### Assigned task
Go through the listing below and list every line with "испытания".

### Extracted entries
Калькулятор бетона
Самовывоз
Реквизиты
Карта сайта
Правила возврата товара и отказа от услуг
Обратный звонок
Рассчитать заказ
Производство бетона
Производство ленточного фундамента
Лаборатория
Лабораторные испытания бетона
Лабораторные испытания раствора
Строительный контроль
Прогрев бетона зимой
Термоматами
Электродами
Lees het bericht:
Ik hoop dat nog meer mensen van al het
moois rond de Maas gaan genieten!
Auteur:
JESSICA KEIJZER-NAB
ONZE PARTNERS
==
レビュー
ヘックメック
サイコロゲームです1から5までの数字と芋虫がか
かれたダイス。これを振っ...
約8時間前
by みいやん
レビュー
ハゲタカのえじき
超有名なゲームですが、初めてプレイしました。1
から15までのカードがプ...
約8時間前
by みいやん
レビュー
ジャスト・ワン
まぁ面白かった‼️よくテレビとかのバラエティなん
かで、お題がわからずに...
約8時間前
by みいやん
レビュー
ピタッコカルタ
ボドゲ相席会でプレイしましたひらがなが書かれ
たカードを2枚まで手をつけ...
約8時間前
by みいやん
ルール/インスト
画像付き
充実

### Response below
Лабораторные испытания бетона
Лабораторные испытания раствора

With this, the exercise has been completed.